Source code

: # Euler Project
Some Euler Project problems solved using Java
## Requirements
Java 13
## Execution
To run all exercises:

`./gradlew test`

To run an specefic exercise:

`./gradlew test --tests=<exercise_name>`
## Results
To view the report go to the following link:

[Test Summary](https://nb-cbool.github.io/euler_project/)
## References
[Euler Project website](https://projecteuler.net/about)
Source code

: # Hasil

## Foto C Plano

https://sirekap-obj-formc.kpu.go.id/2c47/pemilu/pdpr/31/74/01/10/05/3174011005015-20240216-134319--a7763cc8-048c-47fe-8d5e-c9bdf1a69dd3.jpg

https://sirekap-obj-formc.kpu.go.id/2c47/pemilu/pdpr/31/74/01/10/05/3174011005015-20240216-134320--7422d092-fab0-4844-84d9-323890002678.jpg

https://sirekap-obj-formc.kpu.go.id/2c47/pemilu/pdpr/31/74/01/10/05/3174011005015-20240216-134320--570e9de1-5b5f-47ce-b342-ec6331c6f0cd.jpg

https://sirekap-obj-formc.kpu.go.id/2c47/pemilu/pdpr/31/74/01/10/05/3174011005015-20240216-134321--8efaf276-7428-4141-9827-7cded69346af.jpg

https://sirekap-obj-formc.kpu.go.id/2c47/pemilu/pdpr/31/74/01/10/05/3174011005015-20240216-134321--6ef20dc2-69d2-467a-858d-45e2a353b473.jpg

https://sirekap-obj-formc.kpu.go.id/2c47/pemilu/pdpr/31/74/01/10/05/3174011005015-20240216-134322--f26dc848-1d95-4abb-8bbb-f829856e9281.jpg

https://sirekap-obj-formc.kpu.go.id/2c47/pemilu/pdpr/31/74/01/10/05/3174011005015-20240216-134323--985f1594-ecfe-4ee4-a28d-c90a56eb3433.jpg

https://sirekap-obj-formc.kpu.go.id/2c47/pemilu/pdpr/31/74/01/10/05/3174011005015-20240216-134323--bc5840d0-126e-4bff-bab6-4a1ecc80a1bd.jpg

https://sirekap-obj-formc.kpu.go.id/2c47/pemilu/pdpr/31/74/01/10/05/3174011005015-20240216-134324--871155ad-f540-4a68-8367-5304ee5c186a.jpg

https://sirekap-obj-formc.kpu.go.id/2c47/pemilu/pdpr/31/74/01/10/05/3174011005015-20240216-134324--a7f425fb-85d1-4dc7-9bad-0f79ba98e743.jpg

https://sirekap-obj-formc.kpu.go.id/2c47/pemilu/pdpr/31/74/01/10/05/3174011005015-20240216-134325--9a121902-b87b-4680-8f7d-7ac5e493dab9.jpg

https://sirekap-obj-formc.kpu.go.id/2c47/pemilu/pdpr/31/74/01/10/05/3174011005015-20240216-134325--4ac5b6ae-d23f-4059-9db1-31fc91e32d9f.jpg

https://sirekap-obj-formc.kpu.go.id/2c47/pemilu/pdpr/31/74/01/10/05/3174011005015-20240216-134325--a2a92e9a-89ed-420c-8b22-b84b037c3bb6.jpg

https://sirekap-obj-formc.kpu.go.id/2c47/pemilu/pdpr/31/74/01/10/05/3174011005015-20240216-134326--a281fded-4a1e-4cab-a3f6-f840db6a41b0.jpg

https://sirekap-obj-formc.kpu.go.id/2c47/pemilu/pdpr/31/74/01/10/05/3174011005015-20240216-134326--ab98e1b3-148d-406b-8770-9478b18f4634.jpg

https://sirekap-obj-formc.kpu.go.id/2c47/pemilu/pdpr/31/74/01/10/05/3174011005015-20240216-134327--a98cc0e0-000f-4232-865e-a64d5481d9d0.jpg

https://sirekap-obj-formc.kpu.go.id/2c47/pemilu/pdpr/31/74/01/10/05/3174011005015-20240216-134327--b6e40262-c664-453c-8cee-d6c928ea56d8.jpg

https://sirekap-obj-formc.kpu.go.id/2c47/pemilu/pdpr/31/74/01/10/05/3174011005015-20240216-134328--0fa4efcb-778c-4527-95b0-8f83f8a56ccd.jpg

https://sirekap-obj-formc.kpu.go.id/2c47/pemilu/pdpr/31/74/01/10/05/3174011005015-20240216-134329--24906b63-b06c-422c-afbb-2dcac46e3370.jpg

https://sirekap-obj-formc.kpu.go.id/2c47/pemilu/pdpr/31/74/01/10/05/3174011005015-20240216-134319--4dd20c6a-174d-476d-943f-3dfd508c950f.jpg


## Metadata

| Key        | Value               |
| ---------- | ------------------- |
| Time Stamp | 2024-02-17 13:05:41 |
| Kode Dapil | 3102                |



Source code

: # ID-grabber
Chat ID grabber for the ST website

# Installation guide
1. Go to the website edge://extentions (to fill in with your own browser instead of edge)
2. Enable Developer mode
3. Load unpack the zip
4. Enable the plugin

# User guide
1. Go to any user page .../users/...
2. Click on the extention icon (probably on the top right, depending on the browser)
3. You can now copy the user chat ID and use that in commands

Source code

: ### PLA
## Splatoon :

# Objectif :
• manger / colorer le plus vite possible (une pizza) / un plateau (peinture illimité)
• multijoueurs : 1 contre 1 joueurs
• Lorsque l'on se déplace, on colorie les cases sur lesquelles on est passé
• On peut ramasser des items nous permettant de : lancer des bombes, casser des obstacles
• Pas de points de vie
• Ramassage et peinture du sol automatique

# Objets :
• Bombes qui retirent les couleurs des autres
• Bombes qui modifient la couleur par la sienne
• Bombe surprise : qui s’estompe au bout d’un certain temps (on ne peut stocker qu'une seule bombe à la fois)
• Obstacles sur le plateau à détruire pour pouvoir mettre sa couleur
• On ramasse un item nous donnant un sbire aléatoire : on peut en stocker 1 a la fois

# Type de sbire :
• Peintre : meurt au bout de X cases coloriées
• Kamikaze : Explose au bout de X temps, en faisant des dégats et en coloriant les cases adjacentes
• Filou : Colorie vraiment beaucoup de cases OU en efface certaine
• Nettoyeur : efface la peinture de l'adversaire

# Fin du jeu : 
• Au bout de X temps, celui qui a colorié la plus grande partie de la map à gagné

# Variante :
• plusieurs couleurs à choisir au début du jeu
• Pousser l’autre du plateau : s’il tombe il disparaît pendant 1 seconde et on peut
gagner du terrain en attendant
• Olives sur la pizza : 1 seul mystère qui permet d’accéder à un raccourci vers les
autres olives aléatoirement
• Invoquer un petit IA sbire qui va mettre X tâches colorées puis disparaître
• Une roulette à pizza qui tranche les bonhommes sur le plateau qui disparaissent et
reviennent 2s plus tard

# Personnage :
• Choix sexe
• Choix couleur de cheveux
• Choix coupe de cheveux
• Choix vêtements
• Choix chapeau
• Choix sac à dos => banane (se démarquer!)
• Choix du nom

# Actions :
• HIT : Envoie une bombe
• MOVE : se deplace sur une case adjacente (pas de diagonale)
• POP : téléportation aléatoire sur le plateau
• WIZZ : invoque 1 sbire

^^^^^^^^

Activity: Revise the data from its start through the line containing "To run an specefic", changing "Requirements" to "Prerequisites" and keeping every other character unchanged.

Written answer:
Source code

: # Euler Project
Some Euler Project problems solved using Java
## Prerequisites
Java 13
## Execution
To run all exercises:

`./gradlew test`

To run an specefic exercise:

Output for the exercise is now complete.